■ DOCUMENT EXTRACT
Modern microprocessors typically include on-chip cache memory. In many cases, microprocessors include an on-chip hierarchical cache structure that may include a level one (L1), a level two (L2) and in some cases a level three (L3) cache memory. Typical cache hierarchies may employ a small fast L1, cache that may be used to store the most frequently used cache lines. The L2 may be a larger and possibly slower cache for storing cache lines that are accessed but don't fit in the L1. The L3 cache may be still larger than the L2 cache and may be used to store cache lines that are accessed but do not fit in the L2 cache. Having a cache hierarchy as described above may improve processor performance by reducing the latencies associated with memory access by the processor core.
When a microprocessor needs data from memory, the processor typically first checks the L1 cache to see the if the required data has been cached. If not, the data is requested from the L2 cache. If the L2 cache is storing the data, it provides the data to the microprocessor (typically at much higher rate than the main system memory is capable of). If the data is not cached in the L1 or L2 caches (referred to as a “cache miss”), the data is requested from the L3 cache. Lastly, if the data is not in the L3 cache, the data is provided by main system memory or some type of mass storage device (e.g., a hard disk drive).

■ EXERCISE REQUIREMENTS
In the passage on cache memory, which cache is checked for data that the L1 and L2 caches do not hold?

■ DATASET RECORDS
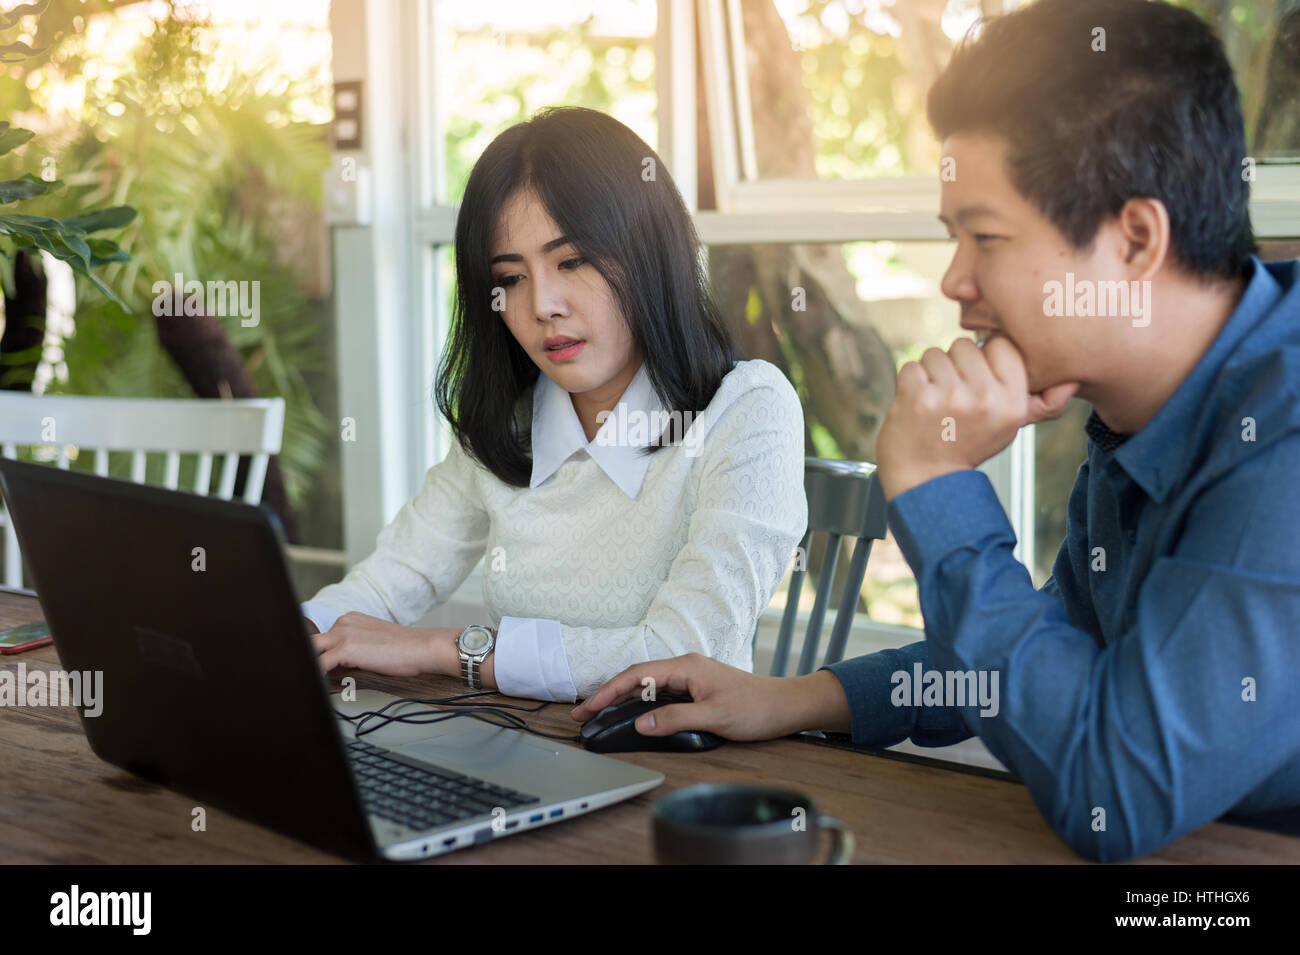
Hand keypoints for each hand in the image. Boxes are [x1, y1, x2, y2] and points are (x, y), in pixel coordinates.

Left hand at [312, 611, 455, 677]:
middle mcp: (343, 622)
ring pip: (311, 653)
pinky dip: (317, 677)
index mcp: (349, 618)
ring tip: (314, 684)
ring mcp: (342, 634)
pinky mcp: (344, 648)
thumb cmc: (405, 649)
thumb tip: (334, 669)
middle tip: (311, 678)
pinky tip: (320, 686)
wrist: (421, 648)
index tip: (320, 670)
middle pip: (312, 644)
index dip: (319, 656)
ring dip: (312, 669)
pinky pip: (319, 665)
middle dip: (310, 661)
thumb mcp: (373, 641)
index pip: (322, 638)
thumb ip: (352, 648)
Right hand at [568, 653, 849, 740]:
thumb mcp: (714, 716)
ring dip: (623, 699)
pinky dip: (641, 704)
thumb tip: (641, 724)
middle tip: (583, 714)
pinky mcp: (696, 689)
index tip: (588, 707)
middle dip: (608, 694)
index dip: (609, 690)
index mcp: (686, 666)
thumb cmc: (756, 707)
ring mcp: (690, 678)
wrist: (786, 706)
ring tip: (599, 715)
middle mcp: (685, 668)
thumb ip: (676, 719)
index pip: (637, 675)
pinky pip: (660, 694)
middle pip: (637, 678)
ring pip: (647, 686)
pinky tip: (632, 715)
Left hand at [875, 336, 1077, 499]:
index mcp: (1012, 402)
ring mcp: (949, 396)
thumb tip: (1073, 381)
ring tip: (935, 402)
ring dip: (931, 373)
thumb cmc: (969, 446)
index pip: (1002, 344)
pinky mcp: (917, 397)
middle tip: (953, 397)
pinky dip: (910, 382)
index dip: (986, 357)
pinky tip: (917, 405)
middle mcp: (984, 398)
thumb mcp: (1010, 427)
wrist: (926, 480)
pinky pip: (912, 366)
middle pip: (965, 345)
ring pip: (937, 353)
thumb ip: (1041, 404)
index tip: (978, 380)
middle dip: (956, 365)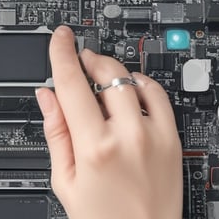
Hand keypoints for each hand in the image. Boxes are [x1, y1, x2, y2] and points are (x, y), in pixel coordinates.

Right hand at [36, 26, 182, 218]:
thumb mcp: (65, 181)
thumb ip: (56, 133)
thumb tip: (47, 97)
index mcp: (95, 147)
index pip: (73, 84)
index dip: (63, 53)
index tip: (61, 37)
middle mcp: (128, 136)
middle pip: (107, 74)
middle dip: (89, 58)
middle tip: (79, 57)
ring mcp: (155, 136)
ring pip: (133, 80)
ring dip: (114, 70)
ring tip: (101, 74)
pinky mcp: (172, 140)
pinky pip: (159, 95)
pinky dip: (142, 84)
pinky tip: (130, 87)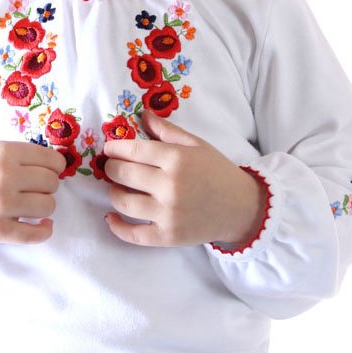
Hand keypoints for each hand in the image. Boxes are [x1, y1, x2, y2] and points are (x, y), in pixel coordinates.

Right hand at [0, 141, 65, 245]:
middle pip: (52, 183)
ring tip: (30, 203)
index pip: (52, 161)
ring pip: (48, 206)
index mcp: (5, 152)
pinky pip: (36, 234)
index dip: (55, 167)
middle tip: (33, 188)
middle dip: (47, 185)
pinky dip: (45, 230)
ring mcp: (2, 205)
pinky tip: (41, 224)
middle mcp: (5, 177)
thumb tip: (58, 166)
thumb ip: (21, 155)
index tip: (49, 171)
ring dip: (44, 206)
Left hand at [102, 110, 266, 247]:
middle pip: (123, 175)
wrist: (242, 208)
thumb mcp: (196, 145)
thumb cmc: (217, 171)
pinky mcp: (168, 236)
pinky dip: (117, 227)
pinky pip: (133, 235)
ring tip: (117, 187)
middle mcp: (170, 186)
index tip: (109, 148)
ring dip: (113, 192)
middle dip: (111, 168)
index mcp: (177, 159)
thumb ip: (167, 130)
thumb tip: (142, 115)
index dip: (115, 148)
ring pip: (123, 203)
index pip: (133, 151)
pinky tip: (111, 218)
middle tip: (111, 166)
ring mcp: (168, 214)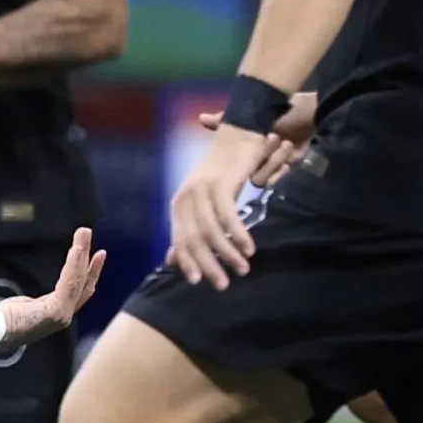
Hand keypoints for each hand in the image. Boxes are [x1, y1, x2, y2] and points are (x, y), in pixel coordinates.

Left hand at [0, 227, 107, 347]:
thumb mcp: (22, 307)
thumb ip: (33, 302)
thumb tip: (29, 296)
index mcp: (53, 315)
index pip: (77, 291)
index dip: (88, 273)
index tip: (95, 255)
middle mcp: (61, 317)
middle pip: (82, 284)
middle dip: (88, 258)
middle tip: (87, 234)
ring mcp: (61, 316)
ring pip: (77, 280)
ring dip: (81, 255)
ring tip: (84, 234)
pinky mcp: (56, 312)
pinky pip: (69, 283)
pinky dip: (74, 265)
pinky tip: (76, 249)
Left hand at [169, 126, 275, 288]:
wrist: (238, 138)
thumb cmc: (222, 173)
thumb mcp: (202, 202)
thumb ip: (189, 228)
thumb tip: (173, 260)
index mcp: (178, 204)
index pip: (179, 240)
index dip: (187, 262)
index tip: (198, 283)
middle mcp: (185, 197)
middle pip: (194, 239)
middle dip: (209, 265)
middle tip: (224, 284)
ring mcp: (201, 189)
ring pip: (211, 231)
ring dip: (228, 254)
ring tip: (243, 268)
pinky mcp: (220, 184)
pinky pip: (229, 216)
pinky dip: (240, 234)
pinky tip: (249, 248)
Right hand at [196, 90, 316, 185]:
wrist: (318, 114)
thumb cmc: (289, 110)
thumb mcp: (254, 114)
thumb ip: (225, 119)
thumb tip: (200, 118)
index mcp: (247, 148)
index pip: (232, 163)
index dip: (242, 155)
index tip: (256, 139)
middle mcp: (257, 160)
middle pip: (247, 173)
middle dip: (262, 156)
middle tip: (274, 137)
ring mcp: (272, 168)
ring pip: (261, 179)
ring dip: (273, 161)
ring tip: (286, 143)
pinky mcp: (288, 175)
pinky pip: (276, 183)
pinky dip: (281, 171)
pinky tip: (291, 158)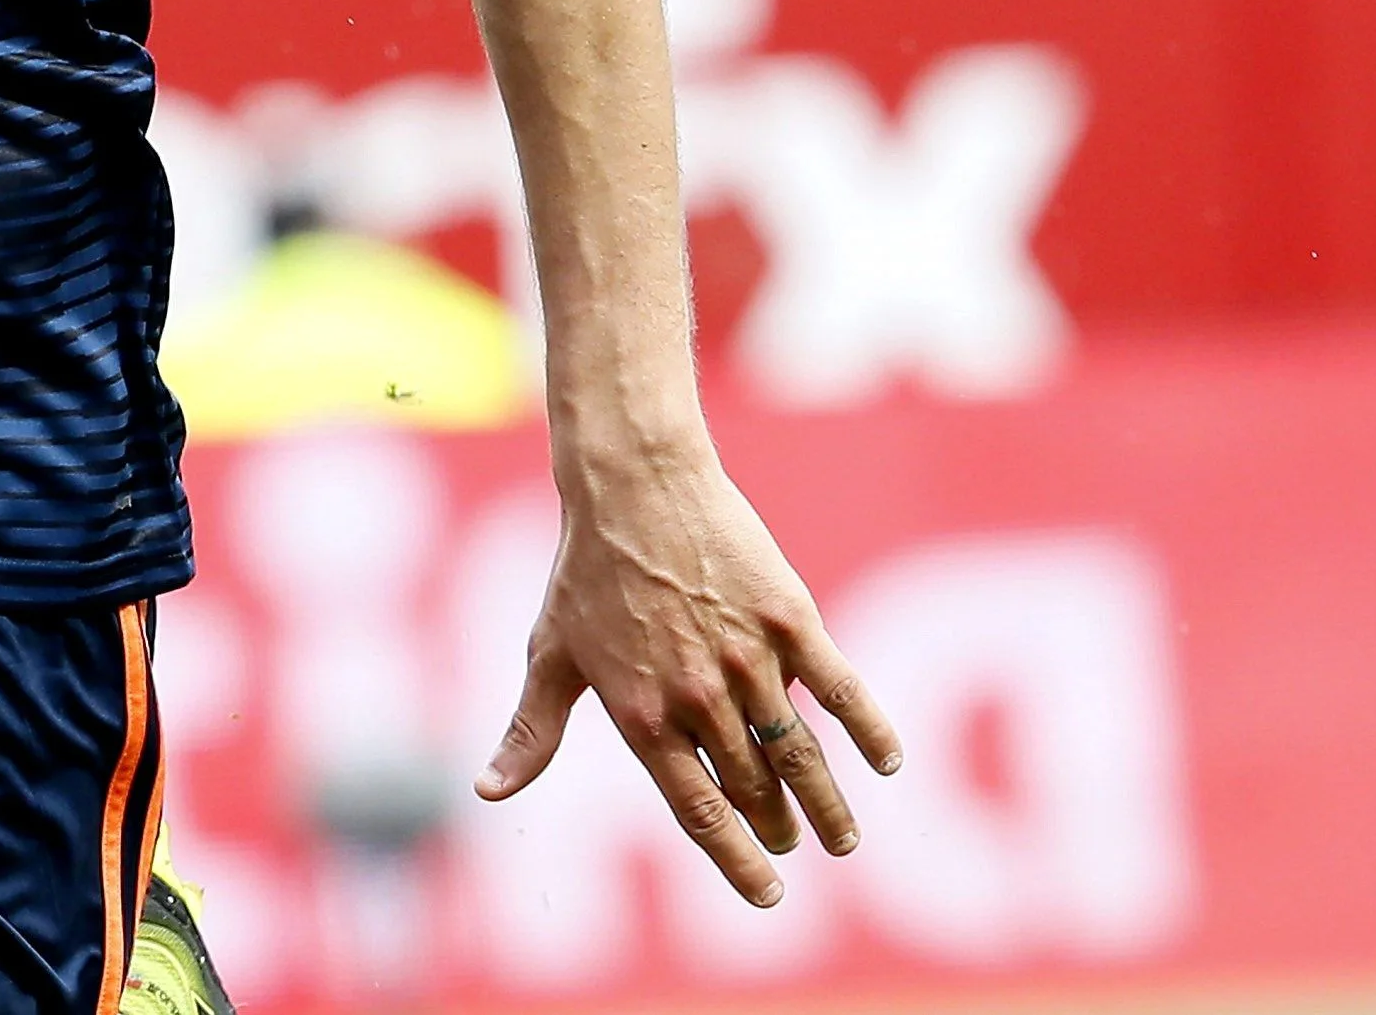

■ RESULT FOR THIS EXERCISE
The L3 cache.